Saved entries

┌──

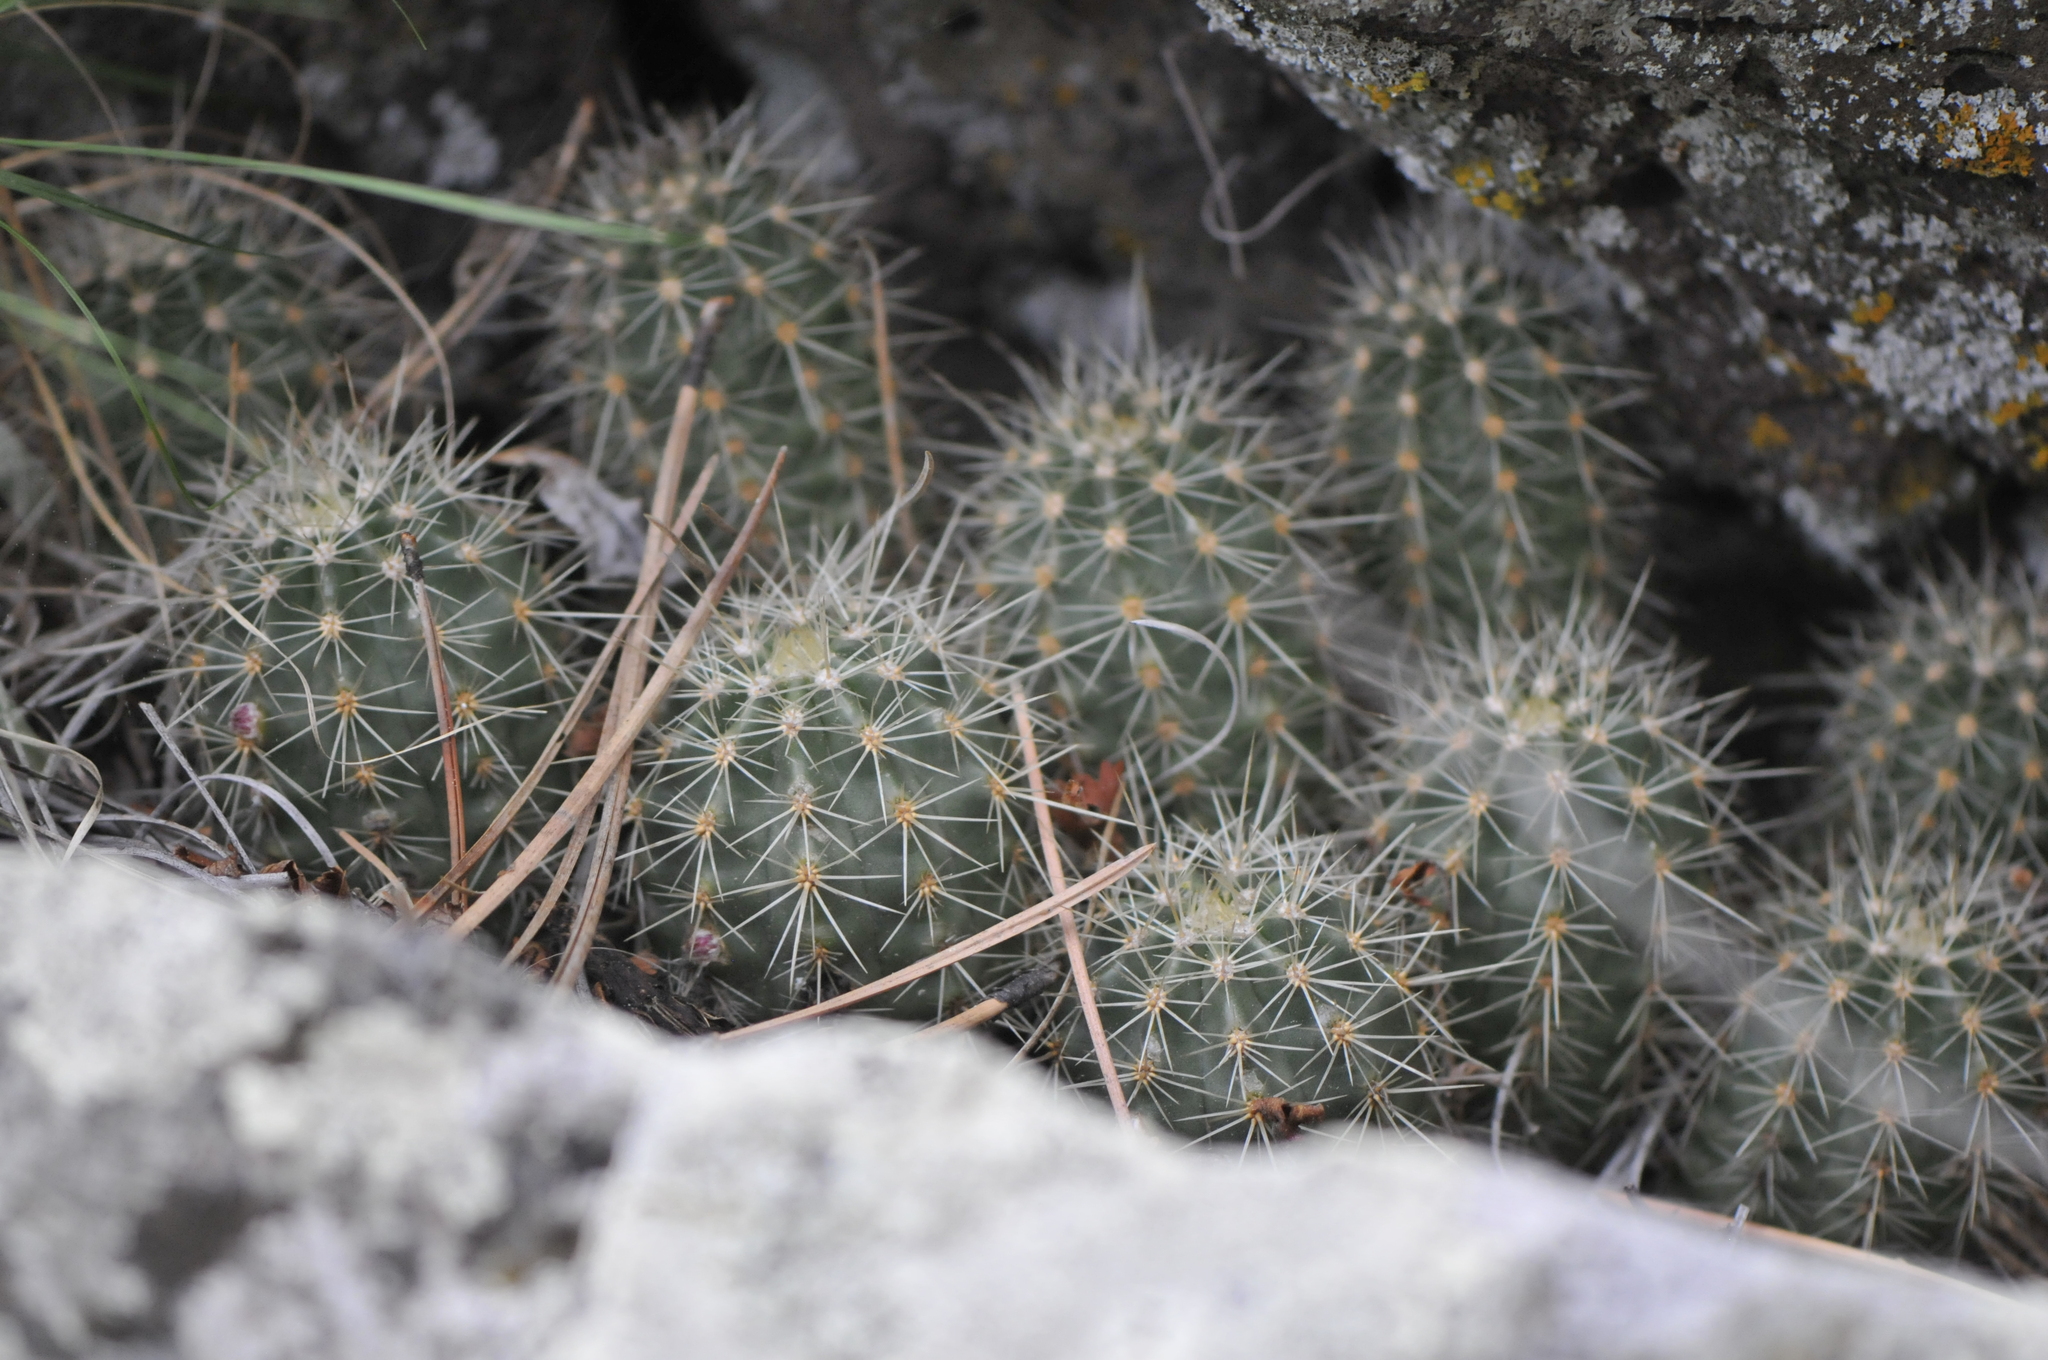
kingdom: Plantae
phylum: Tracheophyta
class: Magnoliopsida
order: Caryophyllales
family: Cactaceae
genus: Echinocereus
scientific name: Echinocereus coccineus
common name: Scarlet hedgehog cactus
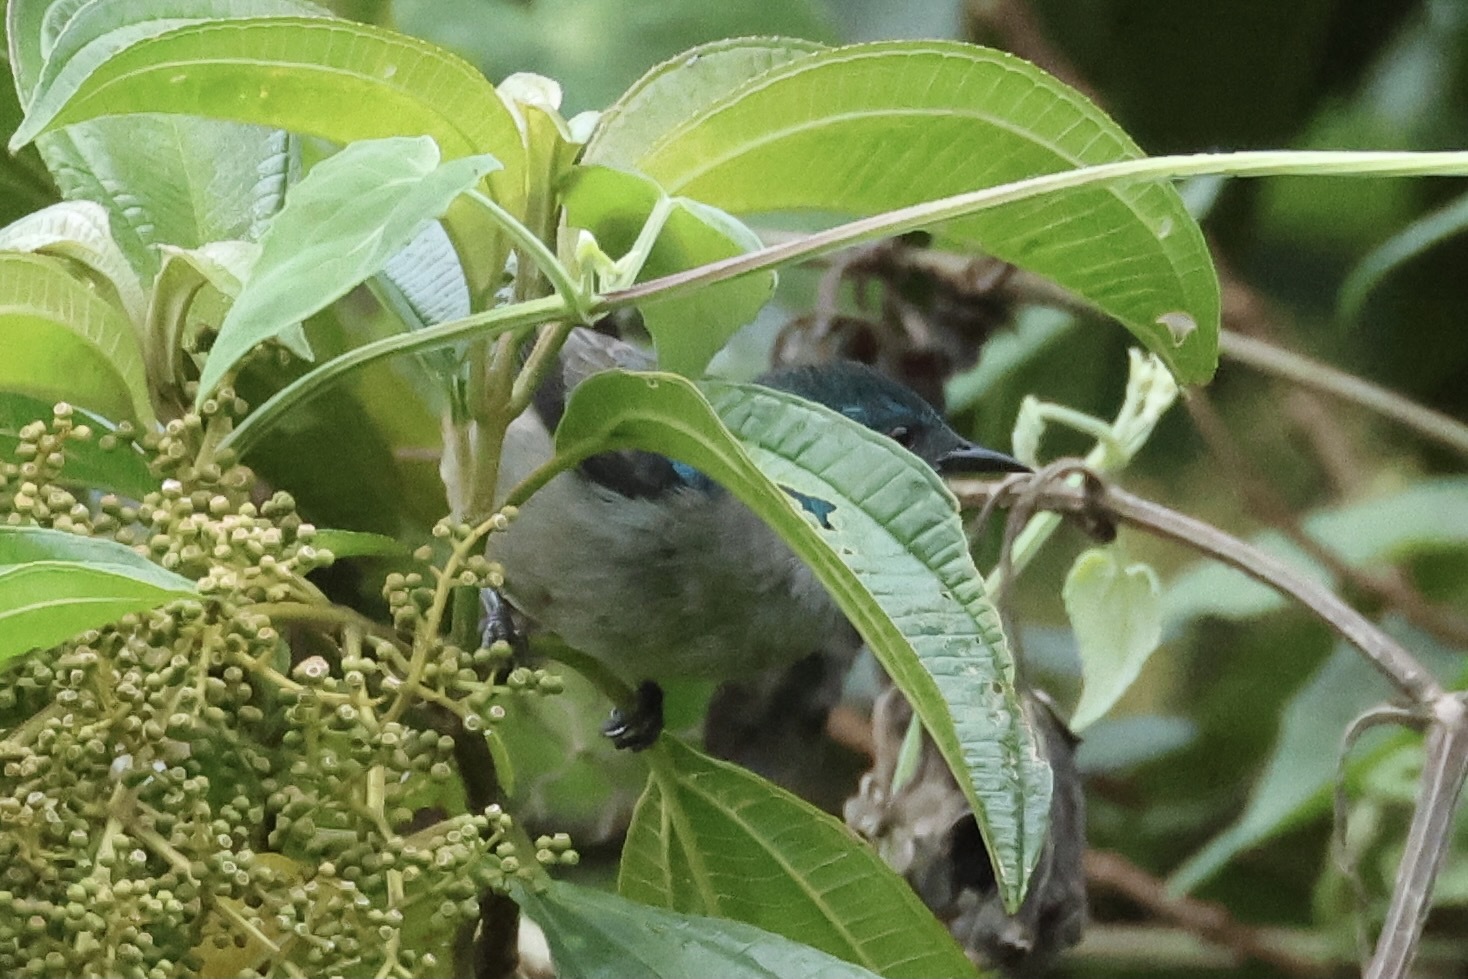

└──

→ **EXERCISE DESCRIPTION**: Present the lines from all the records as one numbered list, skipping blank lines and leaving out the pictures.

→ **FINAL ANSWER**:
1. kingdom: Plantae
2. phylum: Tracheophyta
3. class: Magnoliopsida
4. order: Caryophyllales
5. family: Cactaceae
6. genus: Echinocereus
7. scientific name: Echinocereus coccineus
8. common name: Scarlet hedgehog cactus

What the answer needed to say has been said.